PaGoDA: Progressive Growing of a One-Step Generator from a Low-Resolution Diffusion Teacher
Dongjun Kim, Chieh-Hsin Lai, Wei-Hsiang Liao, Yuhta Takida, Naoki Murata, Toshimitsu Uesaka, Yuki Mitsufuji, Stefano Ermon
TL;DR
PaGoDA tackles the prohibitive training cost of high-resolution diffusion models by a three-stage approach that first trains on downsampled data, then distills to a one-step generator via DDIM inversion, and finally grows a decoder to upsample to high resolutions. The authors provide theoretical guarantees for optimality and training stability under a reconstruction-loss–plus–adversarial-loss objective, and extend the method with classifier-free guidance for text-conditioned generation.
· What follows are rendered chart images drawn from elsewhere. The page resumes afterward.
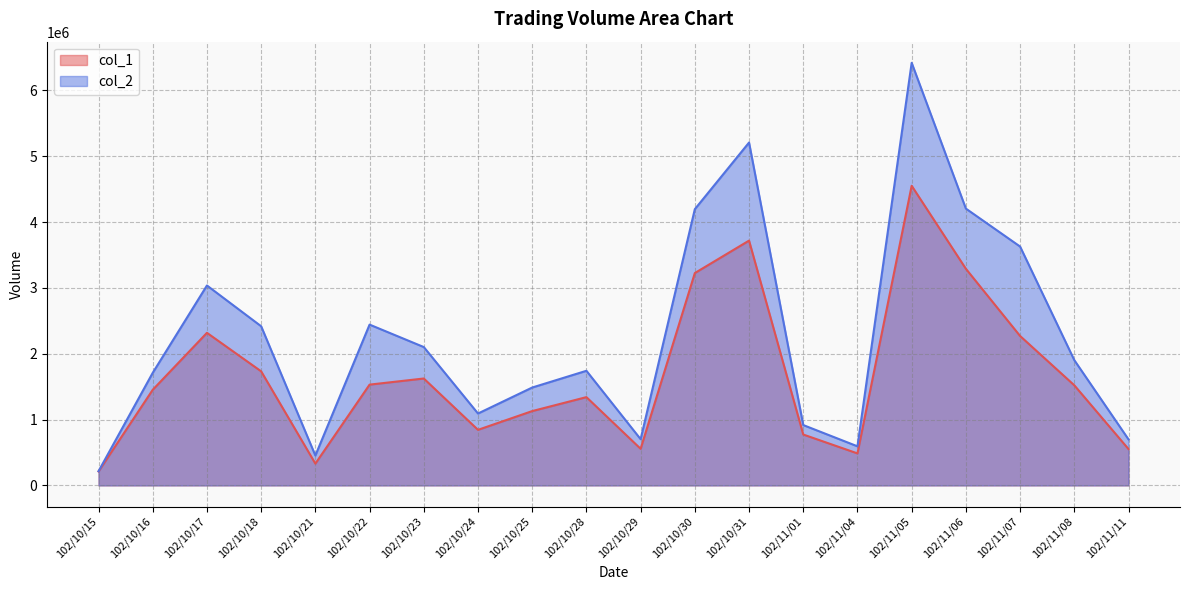

True or false: col_1 and col_2 cross at least once.

False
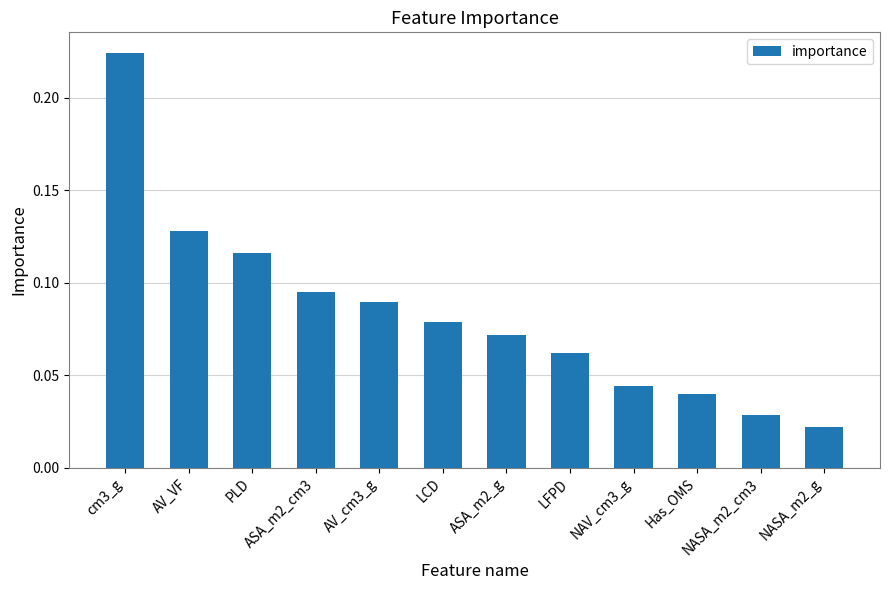

What is the label of the 7th bar from the left?

ASA_m2_g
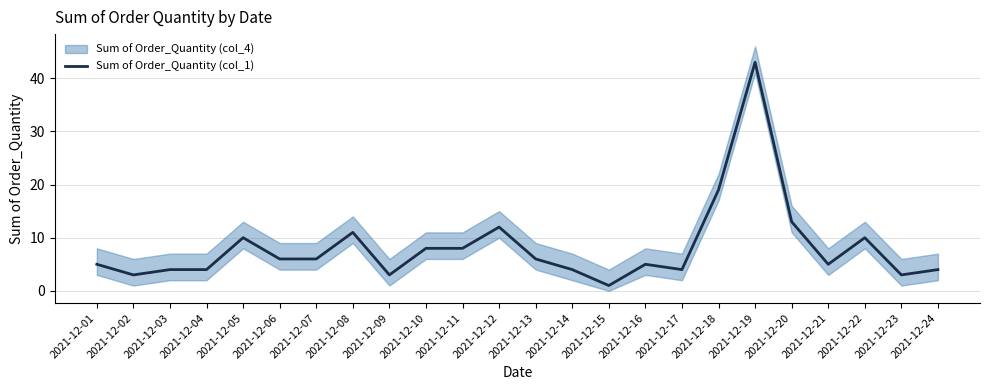

True or false: the data shows 4 at 2021-12-04.

True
Empirically, PaGoDA achieves state-of-the-art FID on ImageNet across resolutions from $64\times64$ to $512\times512$ without CFG, and demonstrates competitive text-to-image results with CFG, while enabling efficient training on modest hardware. This pipeline promises broader access to high-quality diffusion training and scalable, controllable image generation, with potential integration into latent-diffusion-model pipelines and downstream inversion tasks.
Abstract
The diffusion model performs remarkable in generating high-dimensional content but is computationally intensive, especially during training. We propose Progressive Growing of Diffusion Autoencoder (PaGoDA), a novel pipeline that reduces the training costs through three stages: training diffusion on downsampled data, distilling the pretrained diffusion, and progressive super-resolution. With the proposed pipeline, PaGoDA achieves a $64\times$ reduced cost in training its diffusion model on 8x downsampled data; while at the inference, with the single-step, it performs state-of-the-art on ImageNet across all resolutions from 64x64 to 512x512, and text-to-image. PaGoDA's pipeline can be applied directly in the latent space, adding compression alongside the pre-trained autoencoder in Latent Diffusion Models (e.g., Stable Diffusion). The code is available at https://github.com/sony/pagoda.